Passage provided:
Since that moment in March 2011 — after weeks of protests that drew national attention with crowds estimated at up to 100,000 people — Plotkin found it distressing to see Wisconsin’s democracy being “nibbled away.”
“Most people believe government no longer represents the people,” Plotkin said. “It represents campaign donors, special interests, the wealthy.”
Plotkin is among the growing segment of Americans questioning the strength of democracy. A recent poll commissioned by the bipartisan Democracy Project found that over two-thirds of Democrats, Republicans and independents feel very or somewhat concerned about the current state of American democracy.
The Edelman Trust Barometer, which has been gauging public faith in institutions in the United States and elsewhere for 18 years, said 2018 saw the “steepest, most dramatic general population decline the Trust Barometer has ever measured,” with just 33 percent of the public expressing trust in the government — down 14 points from 2017.
“The public’s confidence in the traditional structures of American leadership is now fully undermined and has been replaced with a strong sense of fear, uncertainty and disillusionment,” according to Edelman, a global communications marketing firm.
Aside from voting, Wisconsin residents have a limited number of remedies when they disagree with their elected leaders. In some other states, voters can initiate and even overturn decisions made by elected officials. Wisconsin voters do not have those options, but they have one potentially potent weapon: recall.

Records from a data collection:
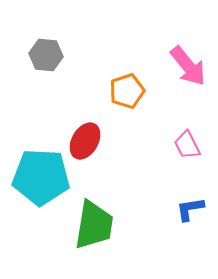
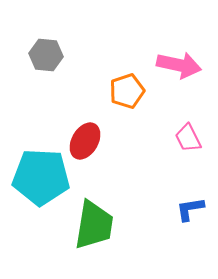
pink arrow: moved 9 px left, 1 px up; rotated 39 degrees counterclockwise
pink trapezoid: moved 1 px right, 7 px up
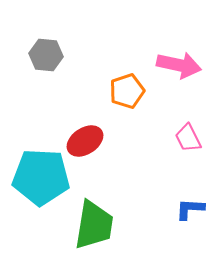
red ellipse: rotated 27 degrees clockwise
blue L-shape: rotated 12 degrees clockwise
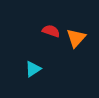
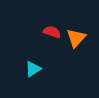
red semicircle: moved 1 px right, 1 px down
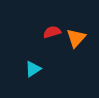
red semicircle: rotated 36 degrees counterclockwise
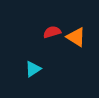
orange triangle: moved 1 px up; rotated 40 degrees counterclockwise
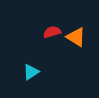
cyan triangle: moved 2 px left, 3 px down
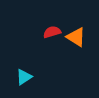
cyan triangle: moved 7 px left, 5 px down
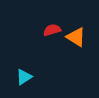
red semicircle: moved 2 px up
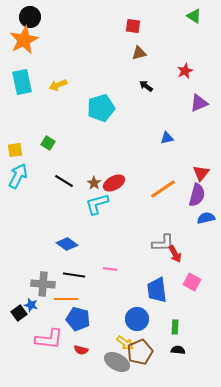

What you are asked to do: Extend the passage on Wisconsin voters and public trust in government, starting right after its final sentence.

Written response:
Eighteen other states allow for citizens to recall their elected officials. Just 10 states, including Wisconsin, include provisions for recalling any elected member of government. The others have specific stipulations, such as Illinois, where only the governor can be recalled.
That is how Orville Seymer got his start in political activism in 2002. Seymer was part of Citizens for Responsible Government, which formed after news reports revealed that hundreds of Milwaukee County employees, including then-County Executive Tom Ament, stood to collectively earn up to $900 million in additional pension payments.
The citizens group launched a series of recall elections against Ament and county board members who had voted for the so-called backdrop payments. When Seymer and his compatriots hit the streets to gather 73,000 signatures in 60 days to recall Ament, the response was overwhelming: 182,957 signatures in just 28 days.
“Something like this had never hit Wisconsin before. It was wild pandemonium,” Seymer said.
The scandal eventually forced Ament and seven board members out of office and launched now-Gov. Scott Walker into the county executive’s seat. In 2012, Walker himself was recalled, but a majority voted to retain him as governor.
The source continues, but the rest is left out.